Data Reapplying Operation (reapplyDataJob)¶
The operation reapplies data quality rules to records, runs the rules, indexes and saves the results to the database. It is used when updating the data model, adding new attributes, as well as when creating new quality rules or modifying existing ones.
The operation parameters allow you to select which model objects (entities/reference sets) to run which sets of quality rules. For example, if rule set X is configured for entities 1 and 2, and in the operation parameters set X and only entity 1 are selected, only the rules of rule set X for entity 1 data will be reapplied.
Operation Parameters¶
User account name (input field). Account login. Determines on behalf of which user the changes are committed - writing audits and stamps in the index and database. The execution report comes to the user who started the operation. There is no rights check.
Rule sets to run (drop-down list). List of quality rule sets created under "Data quality".
Entities to reapply (drop-down list). The list of entities/reference sets, for which the operation will be applied.
Block size (integer). The size of the block of data to be loaded. Default is 1024.
Notes:
The operation does not perform model remapping;
Cannot re-run if errors occur;
Does not initiate record matching;
The execution report does not contain information about the number of records processed.
Connection with Pipelines¶
The reapply operation has its own pipelines: [BATCH_RECORD_UPSERT_START]${reapply-records-bulk-pipeline} (general mass pipeline) and [RECORD_UPSERT_START]${reapply-records-worker-pipeline} (pipeline that defines actions on each record separately).
To work correctly with rule sets configured for the ETALON phase, you must add a segment of Point type - RECORD_UPSERT_QUALITY_ETALON to the {reapply-records-worker-pipeline} pipeline.
The operation does not apply to work with rule sets configured for the ORIGIN phase.
"Block Size" (blockSize) Parameter Description¶
The entire number of processed records is divided into parts by the blockSize of records.
Then, in each part, one thread is processed by com.unidata.mdm.job.reapply.data.commit.interval
records (information on this number of records is stored in memory, when moving to the next records, the memory is cleared) until the records run out.
Parameter com.unidata.mdm.job.reapply.data.commit.interval
as a rule, it does not need editing. The recommended value of 1024 is sufficient for most tasks. The larger this parameter is, the more memory can be used at one time. If this parameter is greater than blockSize, then in fact this parameter will be equal to blockSize.
org.unidata.mdm.job.reapply.data.threads
- the number of simultaneously processed threads.
Parameters com.unidata.mdm.job.reapply.data.commit.interval
and org.unidata.mdm.job.reapply.data.threads
are set in backend.properties.
So, you should choose org.unidata.mdm.job.reapply.data.threads
by the number of logical processor cores (use an equal or smaller number, depending on whether there is another load on the processor).
When specifying a small blockSize, it is easier to track the progress of the operation through the UI. (startup manager > select startup > number of steps completed). From a performance point of view, it is better to use a sufficiently large blockSize so that the number of migrated records is approximately equal to N * blockSize * com.unidata.mdm.job.reapply.data.threads, where N is not too large a natural number, for example, 1.

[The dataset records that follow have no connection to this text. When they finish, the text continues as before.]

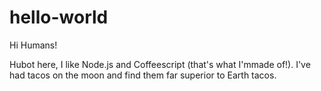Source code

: # hello-world

Hi Humans!

Hubot here, I like Node.js and Coffeescript (that's what I'mmade of!).
I've had tacos on the moon and find them far superior to Earth tacos.
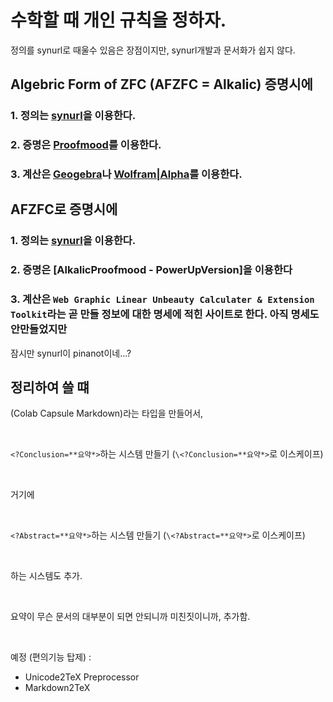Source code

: # 수학할 때 개인 규칙을 정하자.

정의를 synurl로 때울수 있음은 장점이지만, synurl개발과 문서화가 쉽지 않다.

## Algebric Form of ZFC (AFZFC = Alkalic) 증명시에

### 1. 정의는 [synurl](https://pinanot.github.io)을 이용한다.
### 2. 증명은 [Proofmood](https://proofmood.mindconnect.cc/index.php)를 이용한다.
### 3. 계산은 [Geogebra](https://www.geogebra.org)나 [Wolfram|Alpha](https://www.wolframalpha.com)를 이용한다.

## AFZFC로 증명시에

### 1. 정의는 [synurl](https://pinanot.github.io)을 이용한다.
### 2. 증명은 [AlkalicProofmood - PowerUpVersion]을 이용한다
### 3. 계산은 `Web Graphic Linear Unbeauty Calculater & Extension Toolkit`라는 곧 만들 정보에 대한 명세에 적힌 사이트로 한다. 아직 명세도 안만들었지만

잠시만 synurl이 pinanot이네...?

## 정리하여 쓸 떄


(Colab Capsule Markdown)라는 타입을 만들어서,

<br>

`<?Conclusion=**요약*>`하는 시스템 만들기 (`\<?Conclusion=**요약*>`로 이스케이프)

<br>

거기에

<br>

`<?Abstract=**요약*>`하는 시스템 만들기 (`\<?Abstract=**요약*>`로 이스케이프)

<br>

하는 시스템도 추가.

<br>

요약이 무슨 문서의 대부분이 되면 안되니까 미친짓이니까, 추가함.

<br>

예정 (편의기능 탑제) :
 - Unicode2TeX Preprocessor
 - Markdown2TeX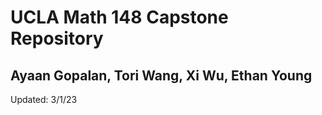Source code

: # UCLA Math 148 Capstone Repository

## Ayaan Gopalan, Tori Wang, Xi Wu, Ethan Young

Updated: 3/1/23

If blockSize it is too large (for example, 500000), then part of the data may not be recorded, but the operation will be completed successfully.
The block Size setting is necessary to balance the amount of data being processed and the number of threads. It's bad when a lot of threads are created, and it's just as bad when 1 thread processes too much data at once. Therefore, it is advisable to choose average values based on the available server resources.
Also, blockSize must be selected according to the total amount of data so that the number of partitions is not too large. On such big data, as in the directory with addresses, the best option is 500-2000 partitions.
Data processing occurs sequentially: records > connections > classifiers > business processes > matching. First, processing of one data type is completed, then the transition to another occurs. The data types that are available are processed.